Kami tahu, kebudayaan tidak bisa diselamatkan dengan pidato, tapi dengan kesetiaan. Dan barangkali, inilah bentuk kesetiaan kami: terus membaca puisi, terus menyalakan lilin, terus percaya bahwa antara kata dan doa ada hubungan rahasia yang membuat manusia tetap menjadi manusia.
Depok Terluar, 2025.
*Artikel ini merupakan bagian dari buku acara Semaan Puisi dan Haul Sastrawan 2025 yang dilaksanakan di Makara Art Center Universitas Indonesia, Selasa (18/10/2025). Berisi enam tulisan yang juga diterbitkan di laman duniasantri.co secara bersambungan.
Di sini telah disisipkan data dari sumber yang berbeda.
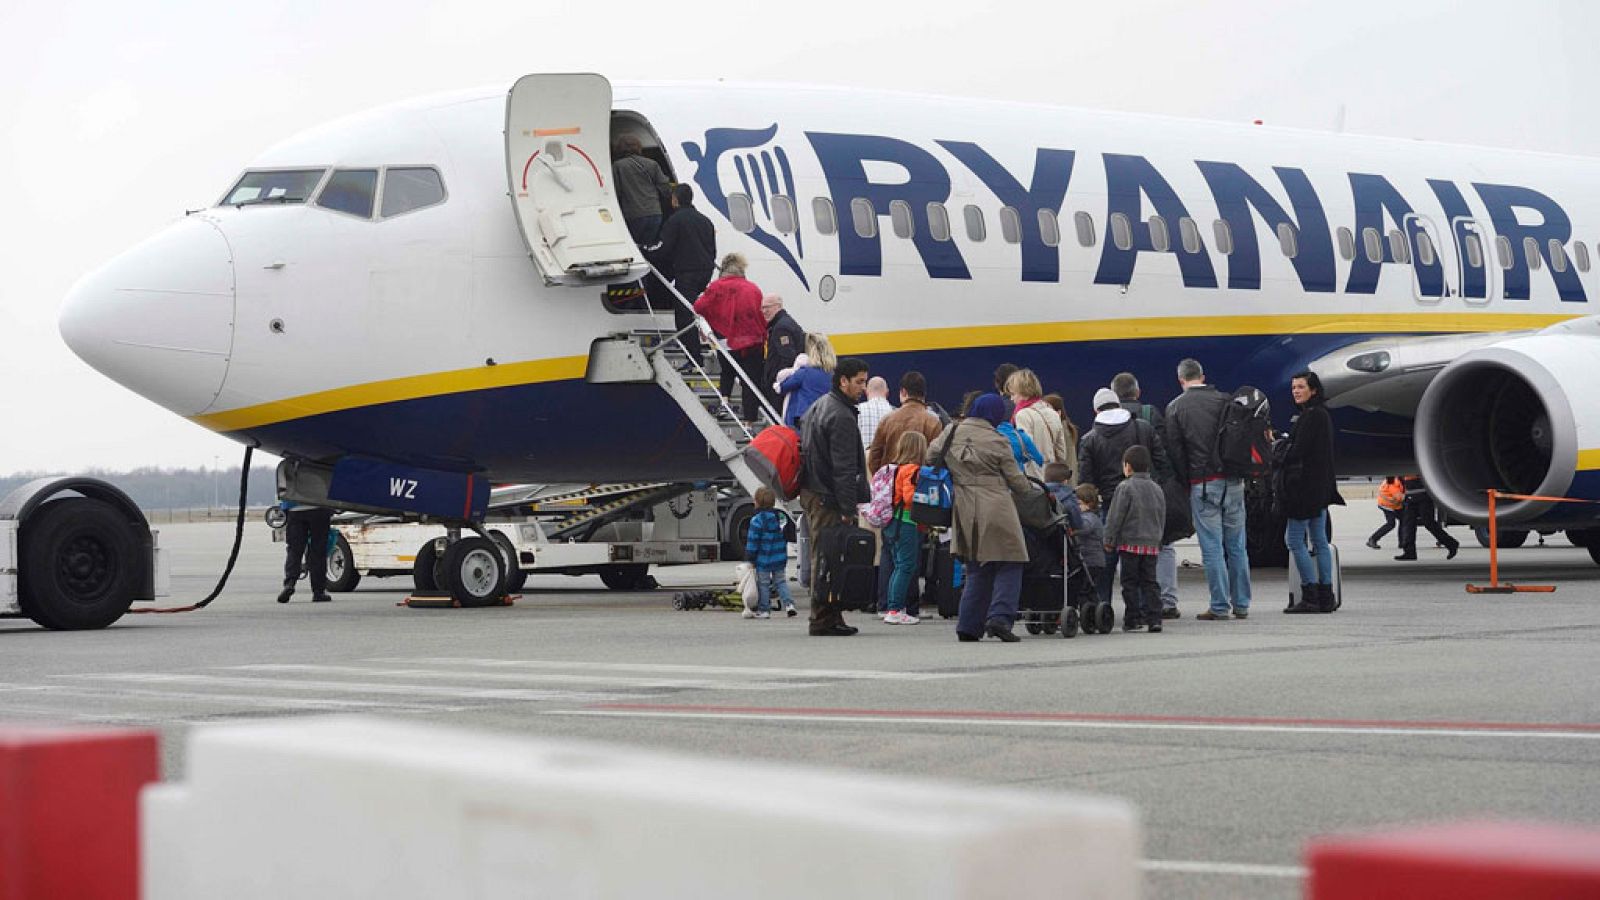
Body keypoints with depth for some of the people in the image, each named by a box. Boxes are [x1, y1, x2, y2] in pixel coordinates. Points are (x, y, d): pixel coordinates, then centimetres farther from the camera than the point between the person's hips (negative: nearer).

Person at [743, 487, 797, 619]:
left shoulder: (757, 520, -15)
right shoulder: (780, 517, 6)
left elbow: (752, 541, -14)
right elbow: (785, 537, 15)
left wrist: (751, 559, -7)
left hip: (763, 560, -6)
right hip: (780, 558, 6)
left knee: (763, 583, 3)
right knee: (780, 581, 14)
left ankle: (764, 610, 7)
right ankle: (788, 604, -1)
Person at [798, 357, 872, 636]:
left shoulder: (817, 408, 17)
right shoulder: (841, 417, -15)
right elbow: (844, 469, -19)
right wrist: (848, 509, -19)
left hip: (810, 491, 10)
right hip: (828, 499, -10)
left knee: (822, 558, 12)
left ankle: (829, 617, 16)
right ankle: (824, 620, -7)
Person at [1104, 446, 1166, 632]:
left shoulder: (1125, 488, -9)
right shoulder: (1157, 489, 11)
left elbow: (1115, 517, -10)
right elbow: (1162, 518, 17)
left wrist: (1109, 540, -2)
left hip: (1129, 543, -5)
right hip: (1152, 545, 5)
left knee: (1130, 583, 2)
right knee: (1150, 582, 8)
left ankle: (1132, 619, 2)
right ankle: (1154, 618, 0)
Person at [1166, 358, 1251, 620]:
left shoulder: (1175, 407, 0)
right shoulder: (1224, 400, 5)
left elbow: (1175, 451, -2)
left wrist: (1185, 483, 6)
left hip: (1202, 483, -3)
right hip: (1232, 481, 3)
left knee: (1212, 547, -2)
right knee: (1237, 546, 9)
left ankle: (1219, 606, -3)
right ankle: (1241, 603, 13)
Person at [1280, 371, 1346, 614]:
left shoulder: (1311, 416, -15)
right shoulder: (1322, 414, 15)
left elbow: (1298, 450, -18)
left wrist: (1275, 457, -2)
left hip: (1306, 484, -10)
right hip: (1321, 486, 10)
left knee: (1294, 539, -6)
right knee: (1319, 541, 10)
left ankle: (1310, 596, -8)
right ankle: (1325, 596, 10)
Keenam naskah dalam buku ini adalah “Asrul Sani: Jalan Wasatiah Kebudayaan Indonesia” oleh Jamal D. Rahman; “Surat Semaan Puisi: dari Gelanggang ke Adakopi” oleh Mahwi Air Tawar; “Semaan Puisi: Melarikan dari Media Sosial, Kok Malah Ngurusi Mayat Penyair?” oleh Angin Kamajaya; “Lesbumi dan Revitalisasi Seni Budaya Pesantren” oleh Ngatawi Al-Zastrouw; “Kreator Jalan Ketiga yang Terlupakan: Refleksi Identitas Intelektual Asrul Sani” oleh Andy Lesmana; dan “Yang Mengusik Takdir” oleh Mukhlisin Ashar.